Exercise objective:
The entries are to be returned exactly as written.
(Data for the task Opens)
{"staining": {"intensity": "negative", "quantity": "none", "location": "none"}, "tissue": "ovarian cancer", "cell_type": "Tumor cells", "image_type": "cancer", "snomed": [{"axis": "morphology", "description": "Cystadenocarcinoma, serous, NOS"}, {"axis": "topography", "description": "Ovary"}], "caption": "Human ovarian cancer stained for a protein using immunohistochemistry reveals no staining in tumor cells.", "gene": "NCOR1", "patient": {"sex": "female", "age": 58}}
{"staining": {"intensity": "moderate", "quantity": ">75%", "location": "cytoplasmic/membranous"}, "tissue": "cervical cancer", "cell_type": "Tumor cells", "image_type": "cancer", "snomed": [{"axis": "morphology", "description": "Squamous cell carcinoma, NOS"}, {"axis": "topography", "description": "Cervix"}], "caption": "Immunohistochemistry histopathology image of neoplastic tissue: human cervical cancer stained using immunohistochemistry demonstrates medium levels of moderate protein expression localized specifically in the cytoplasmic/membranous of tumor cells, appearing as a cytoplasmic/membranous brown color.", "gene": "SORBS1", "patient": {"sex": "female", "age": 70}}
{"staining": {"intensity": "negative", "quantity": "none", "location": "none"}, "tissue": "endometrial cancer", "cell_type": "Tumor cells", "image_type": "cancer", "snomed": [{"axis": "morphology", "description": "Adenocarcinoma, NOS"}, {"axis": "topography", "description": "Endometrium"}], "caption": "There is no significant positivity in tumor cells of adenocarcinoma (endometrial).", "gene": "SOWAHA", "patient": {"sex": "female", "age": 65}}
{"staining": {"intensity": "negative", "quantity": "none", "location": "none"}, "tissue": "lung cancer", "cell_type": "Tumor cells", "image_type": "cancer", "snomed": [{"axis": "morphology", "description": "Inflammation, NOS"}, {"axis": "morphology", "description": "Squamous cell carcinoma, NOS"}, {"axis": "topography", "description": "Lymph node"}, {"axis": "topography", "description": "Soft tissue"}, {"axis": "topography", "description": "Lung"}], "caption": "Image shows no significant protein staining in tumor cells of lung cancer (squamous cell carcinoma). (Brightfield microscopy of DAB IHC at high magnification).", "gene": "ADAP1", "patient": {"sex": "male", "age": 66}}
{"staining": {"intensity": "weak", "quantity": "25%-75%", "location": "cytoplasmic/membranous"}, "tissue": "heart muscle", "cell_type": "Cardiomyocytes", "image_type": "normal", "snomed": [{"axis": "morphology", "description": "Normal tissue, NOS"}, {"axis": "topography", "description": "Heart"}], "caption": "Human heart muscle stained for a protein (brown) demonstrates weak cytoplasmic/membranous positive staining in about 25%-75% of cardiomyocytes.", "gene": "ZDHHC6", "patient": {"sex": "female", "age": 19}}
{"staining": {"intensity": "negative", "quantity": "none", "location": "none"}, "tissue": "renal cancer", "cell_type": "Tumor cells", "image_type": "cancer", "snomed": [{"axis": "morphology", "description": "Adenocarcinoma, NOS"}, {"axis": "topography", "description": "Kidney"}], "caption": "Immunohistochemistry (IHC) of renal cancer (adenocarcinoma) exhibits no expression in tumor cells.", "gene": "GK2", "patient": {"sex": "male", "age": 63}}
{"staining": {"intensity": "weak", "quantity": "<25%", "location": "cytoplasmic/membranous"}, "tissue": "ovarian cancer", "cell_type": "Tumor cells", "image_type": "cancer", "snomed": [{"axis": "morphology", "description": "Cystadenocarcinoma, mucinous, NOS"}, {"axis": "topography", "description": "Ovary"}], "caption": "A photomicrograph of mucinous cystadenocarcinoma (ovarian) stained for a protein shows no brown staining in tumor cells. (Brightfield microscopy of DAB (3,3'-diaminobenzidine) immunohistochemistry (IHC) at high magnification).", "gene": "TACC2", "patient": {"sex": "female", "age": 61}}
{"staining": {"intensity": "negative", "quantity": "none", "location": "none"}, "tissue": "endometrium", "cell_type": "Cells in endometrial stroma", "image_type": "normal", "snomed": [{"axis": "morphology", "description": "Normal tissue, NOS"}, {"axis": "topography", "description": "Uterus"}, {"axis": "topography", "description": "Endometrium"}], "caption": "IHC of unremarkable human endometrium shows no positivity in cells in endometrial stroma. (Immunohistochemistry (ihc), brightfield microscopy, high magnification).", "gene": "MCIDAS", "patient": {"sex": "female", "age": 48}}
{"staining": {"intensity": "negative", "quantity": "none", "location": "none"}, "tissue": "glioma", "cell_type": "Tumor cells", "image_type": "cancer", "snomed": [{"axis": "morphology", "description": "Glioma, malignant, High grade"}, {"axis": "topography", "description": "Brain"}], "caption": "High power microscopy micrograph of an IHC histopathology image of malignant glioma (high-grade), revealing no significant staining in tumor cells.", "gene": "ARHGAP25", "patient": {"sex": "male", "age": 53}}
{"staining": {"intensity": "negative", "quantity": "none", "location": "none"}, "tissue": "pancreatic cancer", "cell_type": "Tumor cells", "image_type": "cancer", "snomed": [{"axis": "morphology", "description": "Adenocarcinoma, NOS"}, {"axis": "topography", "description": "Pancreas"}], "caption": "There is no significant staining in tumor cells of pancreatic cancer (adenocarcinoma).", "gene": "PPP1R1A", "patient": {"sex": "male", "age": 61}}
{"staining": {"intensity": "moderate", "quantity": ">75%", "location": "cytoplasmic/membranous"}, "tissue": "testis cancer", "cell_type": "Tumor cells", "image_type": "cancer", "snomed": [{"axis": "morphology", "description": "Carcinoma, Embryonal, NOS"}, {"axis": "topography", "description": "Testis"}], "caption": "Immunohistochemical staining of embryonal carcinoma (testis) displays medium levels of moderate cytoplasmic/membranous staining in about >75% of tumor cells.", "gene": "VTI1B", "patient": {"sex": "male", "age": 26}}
(Data for the task Closes)
Answer for the task:
{"staining": {"intensity": "negative", "quantity": "none", "location": "none"}, "tissue": "ovarian cancer", "cell_type": "Tumor cells", "image_type": "cancer", "snomed": [{"axis": "morphology", "description": "Cystadenocarcinoma, serous, NOS"}, {"axis": "topography", "description": "Ovary"}], "caption": "Human ovarian cancer stained for a protein using immunohistochemistry reveals no staining in tumor cells.", "gene": "NCOR1", "patient": {"sex": "female", "age": 58}}
{"staining": {"intensity": "moderate", "quantity": ">75%", "location": "cytoplasmic/membranous"}, "tissue": "cervical cancer", "cell_type": "Tumor cells", "image_type": "cancer", "snomed": [{"axis": "morphology", "description": "Squamous cell carcinoma, NOS"}, {"axis": "topography", "description": "Cervix"}], "caption": "Immunohistochemistry histopathology image of neoplastic tissue: human cervical cancer stained using immunohistochemistry demonstrates medium levels of moderate protein expression localized specifically in the cytoplasmic/membranous of tumor cells, appearing as a cytoplasmic/membranous brown color.", "gene": "SORBS1", "patient": {"sex": "female", "age": 70}}
{"staining": {"intensity": "negative", "quantity": "none", "location": "none"}, "tissue": "endometrial cancer", "cell_type": "Tumor cells", "image_type": "cancer", "snomed": [{"axis": "morphology", "description": "Adenocarcinoma, NOS"}, {"axis": "topography", "description": "Endometrium"}], "caption": "There is no significant positivity in tumor cells of adenocarcinoma (endometrial).", "gene": "SOWAHA", "patient": {"sex": "female", "age": 65}}
{"staining": {"intensity": "negative", "quantity": "none", "location": "none"}, "tissue": "lung cancer", "cell_type": "Tumor cells", "image_type": "cancer", "snomed": [{"axis": "morphology", "description": "Inflammation, NOS"}, {"axis": "morphology", "description": "Squamous cell carcinoma, NOS"}, {"axis": "topography", "description": "Lymph node"}, {"axis": "topography", "description": "Soft tissue"}, {"axis": "topography", "description": "Lung"}], "caption": "Image shows no significant protein staining in tumor cells of lung cancer (squamous cell carcinoma). (Brightfield microscopy of DAB IHC at high magnification).", "gene": "ADAP1", "patient": {"sex": "male", "age": 66}}
{"staining": {"intensity": "weak", "quantity": "25%-75%", "location": "cytoplasmic/membranous"}, "tissue": "heart muscle", "cell_type": "Cardiomyocytes", "image_type": "normal", "snomed": [{"axis": "morphology", "description": "Normal tissue, NOS"}, {"axis": "topography", "description": "Heart"}], "caption": "Human heart muscle stained for a protein (brown) demonstrates weak cytoplasmic/membranous positive staining in about 25%-75% of cardiomyocytes.", "gene": "ZDHHC6", "patient": {"sex": "female", "age": 19}}
{"staining": {"intensity": "negative", "quantity": "none", "location": "none"}, "tissue": "renal cancer", "cell_type": "Tumor cells", "image_type": "cancer", "snomed": [{"axis": "morphology", "description": "Adenocarcinoma, NOS"}, {"axis": "topography", "description": "Kidney"}], "caption": "Immunohistochemistry (IHC) of renal cancer (adenocarcinoma) exhibits no expression in tumor cells.", "gene": "GK2", "patient": {"sex": "male", "age": 63}}
{"staining": {"intensity": "weak", "quantity": "<25%", "location": "cytoplasmic/membranous"}, "tissue": "ovarian cancer", "cell_type": "Tumor cells", "image_type": "cancer", "snomed": [{"axis": "morphology", "description": "Cystadenocarcinoma, mucinous, NOS"}, {"axis": "topography", "description": "Ovary"}], "caption": "A photomicrograph of mucinous cystadenocarcinoma (ovarian) stained for a protein shows no brown staining in tumor cells. (Brightfield microscopy of DAB (3,3'-diaminobenzidine) immunohistochemistry (IHC) at high magnification).", "gene": "TACC2", "patient": {"sex": "female", "age": 61}}
{"staining": {"intensity": "negative", "quantity": "none", "location": "none"}, "tissue": "endometrium", "cell_type": "Cells in endometrial stroma", "image_type": "normal", "snomed": [{"axis": "morphology", "description": "Normal tissue, NOS"}, {"axis": "topography", "description": "Uterus"}, {"axis": "topography", "description": "Endometrium"}], "caption": "IHC of unremarkable human endometrium shows no positivity in cells in endometrial stroma. (Immunohistochemistry (ihc), brightfield microscopy, high magnification).", "gene": "MCIDAS", "patient": {"sex": "female", "age": 48}}
{"staining": {"intensity": "negative", "quantity": "none", "location": "none"}, "tissue": "glioma", "cell_type": "Tumor cells", "image_type": "cancer", "snomed": [{"axis": "morphology", "description": "Glioma, malignant, High grade"}, {"axis": "topography", "description": "Brain"}], "caption": "High power microscopy micrograph of an IHC histopathology image of malignant glioma (high-grade), revealing no significant staining in tumor cells.", "gene": "ARHGAP25", "patient": {"sex": "male", "age": 53}}
{"staining": {"intensity": "negative", "quantity": "none", "location": "none"}, "tissue": "pancreatic cancer", "cell_type": "Tumor cells", "image_type": "cancer", "snomed": [{"axis": "morphology", "description": "Adenocarcinoma, NOS"}, {"axis": "topography", "description": "Pancreas"}], "caption": "There is no significant staining in tumor cells of pancreatic cancer (adenocarcinoma).", "gene": "PPP1R1A", "patient": {"sex": "male", "age": 61}}
{"staining": {"intensity": "moderate", "quantity": ">75%", "location": "cytoplasmic/membranous"}, "tissue": "testis cancer", "cell_type": "Tumor cells", "image_type": "cancer", "snomed": [{"axis": "morphology", "description": "Carcinoma, Embryonal, NOS"}, {"axis": "topography", "description": "Testis"}], "caption": "Immunohistochemical staining of embryonal carcinoma (testis) displays medium levels of moderate cytoplasmic/membranous staining in about >75% of tumor cells.", "gene": "VTI1B", "patient": {"sex": "male", "age": 26}}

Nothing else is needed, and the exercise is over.